The discussion also highlighted the fact that such interventions take time and a skilled workforce.
“One of the lessons learned as these programs are being implemented is that it makes a difference what the background and workloads of the social workers are,” Zlotnik said.
Peter Pecora, managing director of research services for Casey Family Programs and a professor at the University of Washington School of Social Work, was one of the authors of a research brief presented at the meeting called Levels of Research Evidence and Benefit-Cost Data for Title IV-E Waiver Interventions. (PDF)
Pecora discussed the brief, which examines the interventions being used to achieve the three main outcome goals in child welfare — child safety, permanency and well-being.
The primary goal is to protect children from harm; the second is to preserve existing family units, which include birth families or relative families; and the third goal focuses on promoting children’s development into adults who can live independently and contribute to their communities.
Abigail Horn, senior adviser in the Office of Data Analysis, Research and Evaluation within the Health and Human Services Department in Allegheny County, Pa., gave a presentation that looked at the implementation of a Child Welfare Demonstration Project that was put in place in six Pennsylvania counties. They are Allegheny, Crawford, Dauphin, Lackawanna, Venango and Philadelphia, which represent about 50 percent of the state’s foster-care population.
The committed goals of the CWDP project over the course of five years is to reach a 30 percent reduction in the areas of foster care re-entry rates, congregate (independent) care, and the number of days a child is in foster care.
Clare Anderson, a policy fellow with Chapin Hall at the University of Chicago who is working with Pecora to help states implement IV-E waivers, and Debra Porchia-Usher, principal deputy director of operations for Child and Family Services Agency in Washington, D.C., also spoke at the meeting. Porchia-Usher’s presentation focused on the engagement of neighborhood stakeholders to implement evidence-based child welfare innovations in their communities.

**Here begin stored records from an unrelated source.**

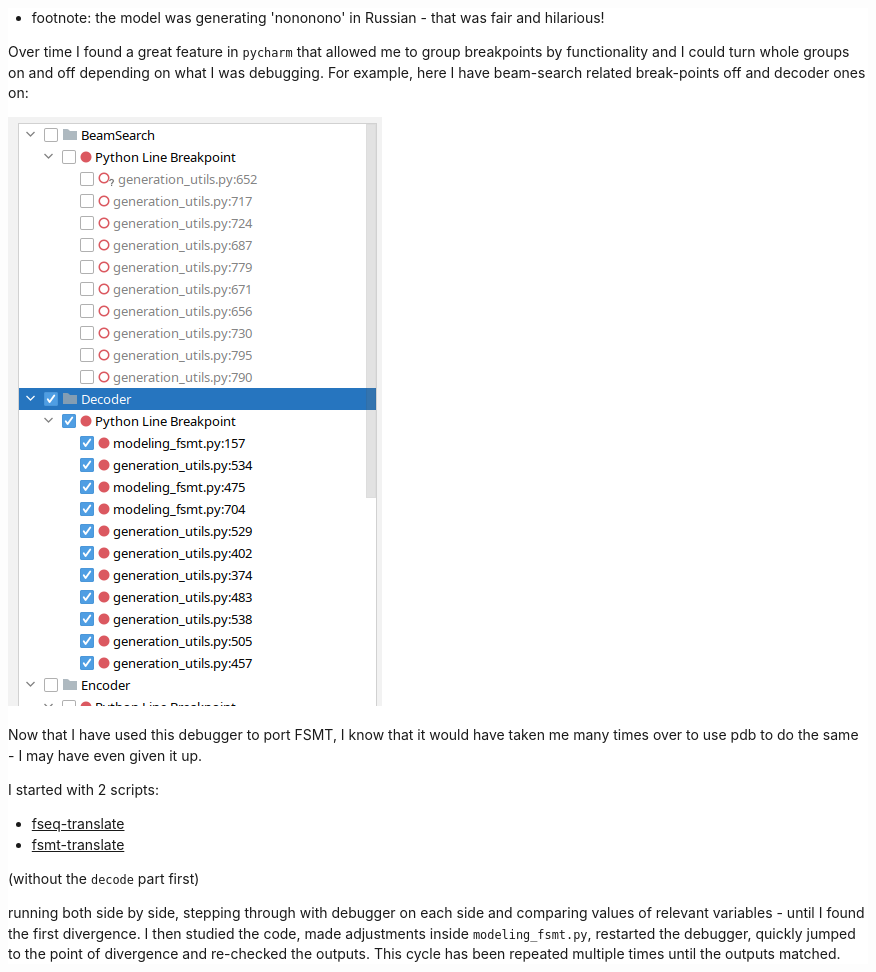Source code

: * footnote: the model was generating 'nononono' in Russian - that was fair and hilarious! 

Over time I found a great feature in `pycharm` that allowed me to group breakpoints by functionality and I could turn whole groups on and off depending on what I was debugging. For example, here I have beam-search related break-points off and decoder ones on:

![break point group](./assets/07_porting_fsmt/pycharm-break-point-groups.png)

Now that I have used this debugger to port FSMT, I know that it would have taken me many times over to use pdb to do the same - I may have even given it up.

I started with 2 scripts:
* [fseq-translate](https://github.com/stas00/porting/tree/master/transformers/fairseq-wmt19/scripts/fseq-translate.py)
* [fsmt-translate](https://github.com/stas00/porting/tree/master/transformers/fairseq-wmt19/scripts/fsmt-translate.py)

(without the `decode` part first)

running both side by side, stepping through with debugger on each side and comparing values of relevant variables - until I found the first divergence. I then studied the code, made adjustments inside `modeling_fsmt.py`, restarted the debugger, quickly jumped to the point of divergence and re-checked the outputs. This cycle has been repeated multiple times until the outputs matched. 

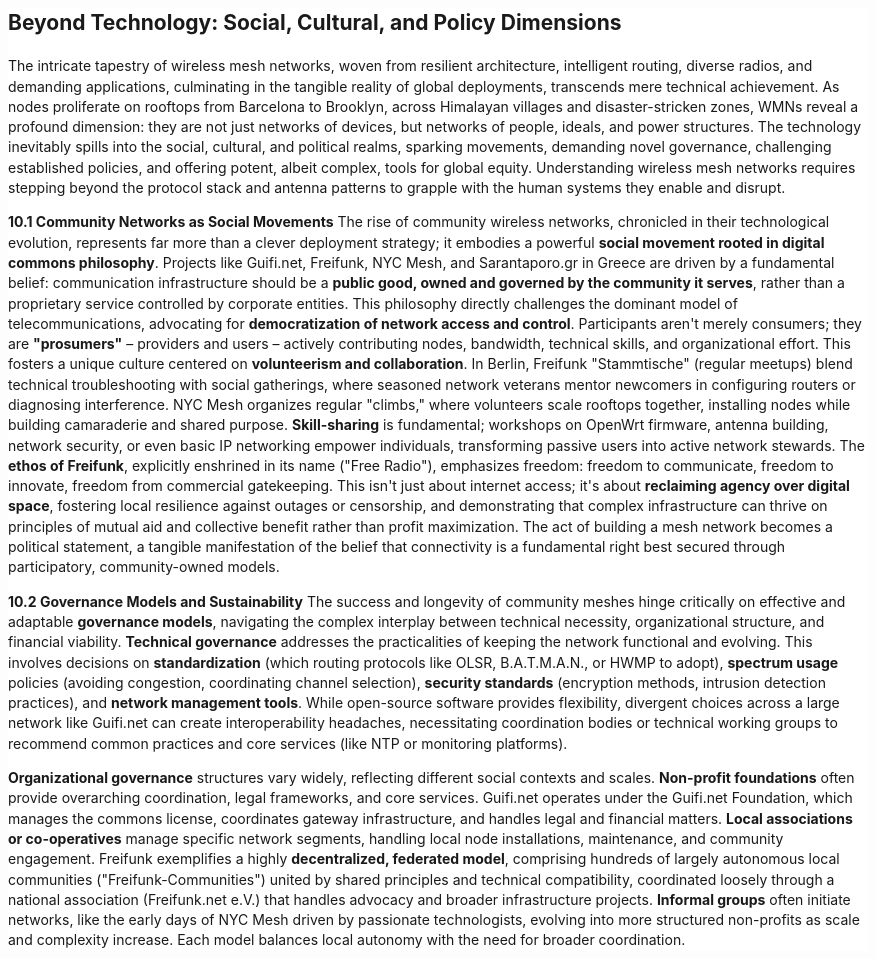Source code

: ## Beyond Technology: Social, Cultural, and Policy Dimensions

The intricate tapestry of wireless mesh networks, woven from resilient architecture, intelligent routing, diverse radios, and demanding applications, culminating in the tangible reality of global deployments, transcends mere technical achievement. As nodes proliferate on rooftops from Barcelona to Brooklyn, across Himalayan villages and disaster-stricken zones, WMNs reveal a profound dimension: they are not just networks of devices, but networks of people, ideals, and power structures. The technology inevitably spills into the social, cultural, and political realms, sparking movements, demanding novel governance, challenging established policies, and offering potent, albeit complex, tools for global equity. Understanding wireless mesh networks requires stepping beyond the protocol stack and antenna patterns to grapple with the human systems they enable and disrupt.

**10.1 Community Networks as Social Movements**
The rise of community wireless networks, chronicled in their technological evolution, represents far more than a clever deployment strategy; it embodies a powerful **social movement rooted in digital commons philosophy**. Projects like Guifi.net, Freifunk, NYC Mesh, and Sarantaporo.gr in Greece are driven by a fundamental belief: communication infrastructure should be a **public good, owned and governed by the community it serves**, rather than a proprietary service controlled by corporate entities. This philosophy directly challenges the dominant model of telecommunications, advocating for **democratization of network access and control**. Participants aren't merely consumers; they are **"prosumers"** – providers and users – actively contributing nodes, bandwidth, technical skills, and organizational effort. This fosters a unique culture centered on **volunteerism and collaboration**. In Berlin, Freifunk "Stammtische" (regular meetups) blend technical troubleshooting with social gatherings, where seasoned network veterans mentor newcomers in configuring routers or diagnosing interference. NYC Mesh organizes regular "climbs," where volunteers scale rooftops together, installing nodes while building camaraderie and shared purpose. **Skill-sharing** is fundamental; workshops on OpenWrt firmware, antenna building, network security, or even basic IP networking empower individuals, transforming passive users into active network stewards. The **ethos of Freifunk**, explicitly enshrined in its name ("Free Radio"), emphasizes freedom: freedom to communicate, freedom to innovate, freedom from commercial gatekeeping. This isn't just about internet access; it's about **reclaiming agency over digital space**, fostering local resilience against outages or censorship, and demonstrating that complex infrastructure can thrive on principles of mutual aid and collective benefit rather than profit maximization. The act of building a mesh network becomes a political statement, a tangible manifestation of the belief that connectivity is a fundamental right best secured through participatory, community-owned models.

**10.2 Governance Models and Sustainability**
The success and longevity of community meshes hinge critically on effective and adaptable **governance models**, navigating the complex interplay between technical necessity, organizational structure, and financial viability. **Technical governance** addresses the practicalities of keeping the network functional and evolving. This involves decisions on **standardization** (which routing protocols like OLSR, B.A.T.M.A.N., or HWMP to adopt), **spectrum usage** policies (avoiding congestion, coordinating channel selection), **security standards** (encryption methods, intrusion detection practices), and **network management tools**. While open-source software provides flexibility, divergent choices across a large network like Guifi.net can create interoperability headaches, necessitating coordination bodies or technical working groups to recommend common practices and core services (like NTP or monitoring platforms).

**Organizational governance** structures vary widely, reflecting different social contexts and scales. **Non-profit foundations** often provide overarching coordination, legal frameworks, and core services. Guifi.net operates under the Guifi.net Foundation, which manages the commons license, coordinates gateway infrastructure, and handles legal and financial matters. **Local associations or co-operatives** manage specific network segments, handling local node installations, maintenance, and community engagement. Freifunk exemplifies a highly **decentralized, federated model**, comprising hundreds of largely autonomous local communities ("Freifunk-Communities") united by shared principles and technical compatibility, coordinated loosely through a national association (Freifunk.net e.V.) that handles advocacy and broader infrastructure projects. **Informal groups** often initiate networks, like the early days of NYC Mesh driven by passionate technologists, evolving into more structured non-profits as scale and complexity increase. Each model balances local autonomy with the need for broader coordination.
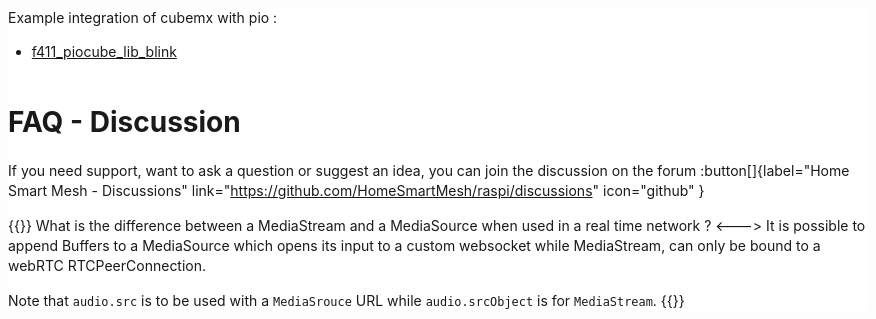 Example integration of cubemx with pio :
* [f411_piocube_lib_blink](https://github.com/STM32Libs/f411_piocube_lib_blink)

# FAQ - Discussion
If you need support, want to ask a question or suggest an idea, you can join the discussion on the forum
:button[]{label="Home Smart Mesh - Discussions" link="https://github.com/HomeSmartMesh/raspi/discussions" icon="github" }

{{<faq>}}
What is the difference between a MediaStream and a MediaSource when used in a real time network ?
<--->
It is possible to append Buffers to a MediaSource which opens its input to a custom websocket while MediaStream, can only be bound to a webRTC RTCPeerConnection.

Note that `audio.src` is to be used with a `MediaSrouce` URL while `audio.srcObject` is for `MediaStream`.
{{</faq>}}
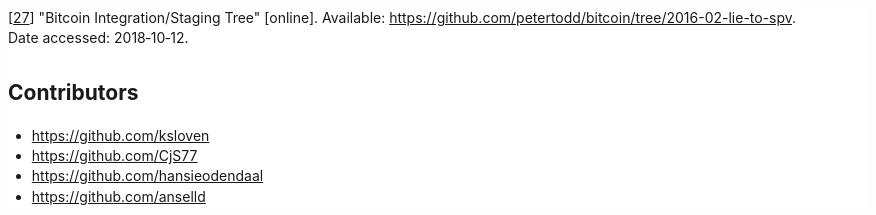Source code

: [26]: https://arxiv.org/pdf/1809.09044.pdf "Fraud Proofs: Maximising Light Client Security and Scaling Blockchains with Dishonest Majorities"

[[27]] "Bitcoin Integration/Staging Tree" [online]. Available: <https://github.com/petertodd/bitcoin/tree/2016-02-lie-to-spv>.  
Date accessed: 2018&#8209;10&#8209;12.

[27]: https://github.com/petertodd/bitcoin/tree/2016-02-lie-to-spv "Bitcoin Integration/Staging Tree"

## Contributors

- <https://github.com/ksloven>
- <https://github.com/CjS77>
- <https://github.com/hansieodendaal>
- <https://github.com/anselld>


[1]:  https://www.statista.com/statistics/647523/worldwide-bitcoin-blockchain-size/
[2]: https://www.bitcoin.com/bitcoin.pdf
[3]: http://docs.electrum.org/en/latest/spv.html "Simple Payment Verification"
[4]: https://multibit.org/hd0.4/how-spv-works.html "SPV, Bloom Filters and Checkpoints"
[5]: https://gist.github.com/justusranvier/451616fa4697b5f25f60 "Improving the Ability of SPV Clients to Detect Invalid Chains"
[6]: http://www.truthcoin.info/blog/fraud-proofs/ "Meditations on Fraud Proofs"
[7]: https://eprint.iacr.org/2014/763.pdf "On the Privacy Provisions of Bloom Filters in Lightweight Bitcoin Clients"
[8]: https://multibit.org/hd0.4/how-spv-works.html "SPV, Bloom Filters and Checkpoints"
[9]: https://medium.com/blockchain-musings/a-case-of-false-positives-in-bloom-filters-da09ec487ff0 "A Case of False Positives in Bloom Filters,"
[10]: https://media.rsk.co/the-design-of-bitcoin-merkle-trees-reduces-the-security-of-spv-clients/ "The Design of Bitcoin Merkle Trees Reduces the Security of SPV Clients"
[11]: https://bitslog.wordpress.com/2018/06/09/leaf-node-weakness-in-bitcoin-merkle-tree-design/ "Leaf-node Weakness in Bitcoin Merkle Tree Design"
[12]: https://bisq.network/blog/privacy-in-bitsquare/ "Privacy in Bitsquare"
[13]: https://github.com/bitcoin/bips/blob/master/bip-0037.mediawiki "bip-0037.mediawiki"
[14]: https://lists.linuxfoundation.org/pipermail/bitcoin-dev/2016-May/012636.html "Committed Bloom Filters for Improved Wallet Performance and SPV Security"
[15]: https://github.com/petertodd/bloom-io-attack "Bloom-io-attack"
[16]: https://www.newsbtc.com/2016/05/10/developers-introduce-bloom-filters-improve-bitcoin-wallet-security/ "Committed Bloom Filters versus BIP37 SPV"
[17]: https://www.linkedin.com/pulse/peter-todds-fraud-proofs-talk-mit-bitcoin-expo-2016-mark-morris/ "Fraud Proofs"
[18]: https://www.trustnodes.com/2017/08/12/new-satoshi-nakamoto-e-mails-revealed "New Satoshi Nakamoto E-mails Revealed"
[19]: https://plasma.io/plasma.pdf "Plasma: Scalable Autonomous Smart Contracts"
[20]: https://github.com/ethereum/research/wiki/A-note-on-data-availability-and-erasure-coding "A Note on Data Availability and Erasure Coding"
[21]: https://www.trustnodes.com/2017/08/14/vitalik-buterin-peter-todd-go-head-head-crypto-culture-wars "Vitalik Buterin and Peter Todd Go Head to Head in the Crypto Culture Wars"
[22]: https://www.deadalnix.me/2016/09/24/introducing-merklix-tree-as-an-unordered-merkle-tree-on-steroid/ "Introducing Merklix Tree as an Unordered Merkle Tree on Steroid"
[23]: https://www.deadalnix.me/2016/11/06/using-merklix-tree-to-shard-block-validation/ "Using Merklix Tree to Shard Block Validation"
[24]: https://bitco.in/forum/threads/fraud-proofs.1617/ "Fraud Proofs"
[25]: https://www.reddit.com/r/Bitcoin/comments/3c3zn4/whats_the_difference_between_an_api_wallet_and_a/ "Whats the Difference between an API Wallet and a SPV Wallet?"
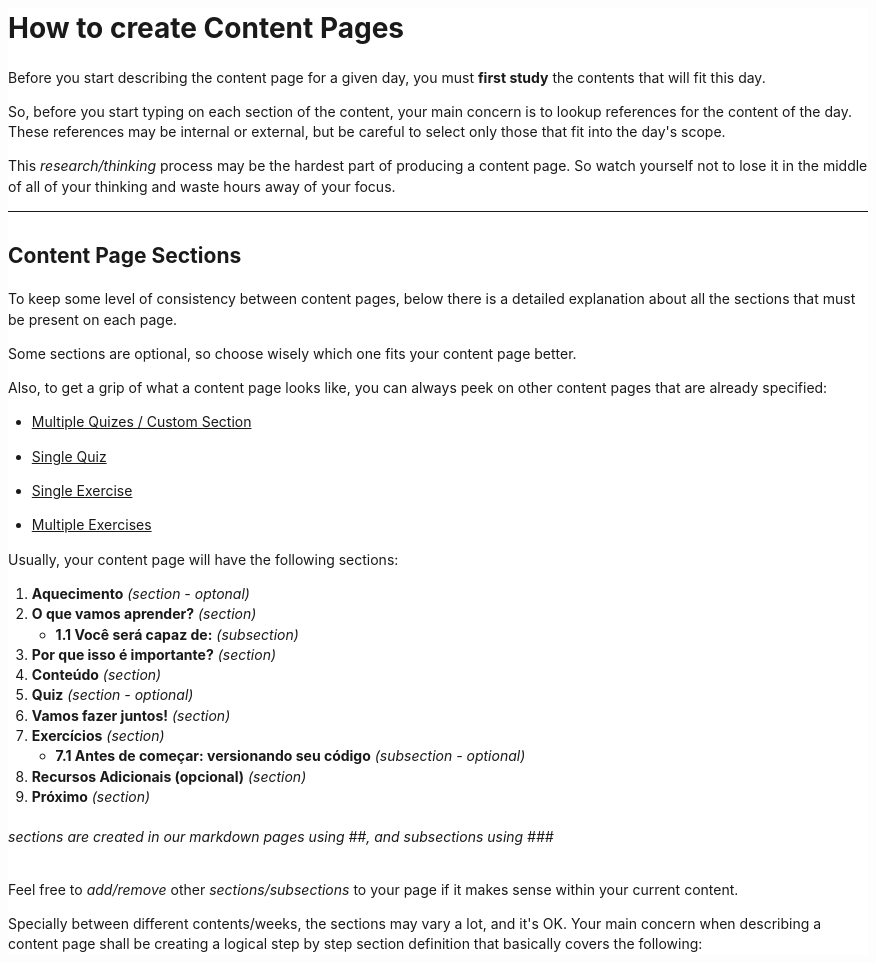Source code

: # How to create Content Pages

Before you start describing the content page for a given day, you must **first study** the contents that will fit this day.

So, before you start typing on each section of the content, your main concern is to lookup references for the content of the day. These references may be internal or external, but be careful to select only those that fit into the day's scope.

This _research/thinking_ process may be the hardest part of producing a content page. So watch yourself not to lose it in the middle of all of your thinking and waste hours away of your focus.

---

## Content Page Sections

To keep some level of consistency between content pages, below there is a detailed explanation about all the sections that must be present on each page.

Some sections are optional, so choose wisely which one fits your content page better.

Also, to get a grip of what a content page looks like, you can always peek on other content pages that are already specified:


* [Multiple Quizes / Custom Section](https://course.betrybe.com/intro/internet/)

* [Single Quiz](https://course.betrybe.com/intro/unix/unix-part-1/)

* [Single Exercise](https://course.betrybe.com/intro/html-css/html-css-part-1/)

* [Multiple Exercises](https://course.betrybe.com/intro/git/git-part-2/)

Usually, your content page will have the following sections:

1. **Aquecimento** _(section - optonal)_
2. **O que vamos aprender?** _(section)_
    * **1.1 Você será capaz de:** _(subsection)_
3. **Por que isso é importante?** _(section)_
4. **Conteúdo** _(section)_
5. **Quiz** _(section - optional)_
6. **Vamos fazer juntos!** _(section)_
7. **Exercícios** _(section)_
    * **7.1 Antes de começar: versionando seu código** _(subsection - optional)_
8. **Recursos Adicionais (opcional)** _(section)_
9. **Próximo** _(section)_

###### _sections are created in our markdown pages using ##, and subsections using ###_

Feel free to _add/remove_ other _sections/subsections_ to your page if it makes sense within your current content.

Specially between different contents/weeks, the sections may vary a lot, and it's OK. Your main concern when describing a content page shall be creating a logical step by step section definition that basically covers the following:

The Children’s Defense Fund organizes the Child Welfare and Mental Health Coalition, which meets regularly to discuss and share research related to child welfare topics. Attendees include stakeholders from national organizations that represent the breadth of services to children. Staff from the U.S. Department of Health and Human Services Children’s Bureau who are overseeing Title IV-E Waiver Demonstrations also attended the meeting.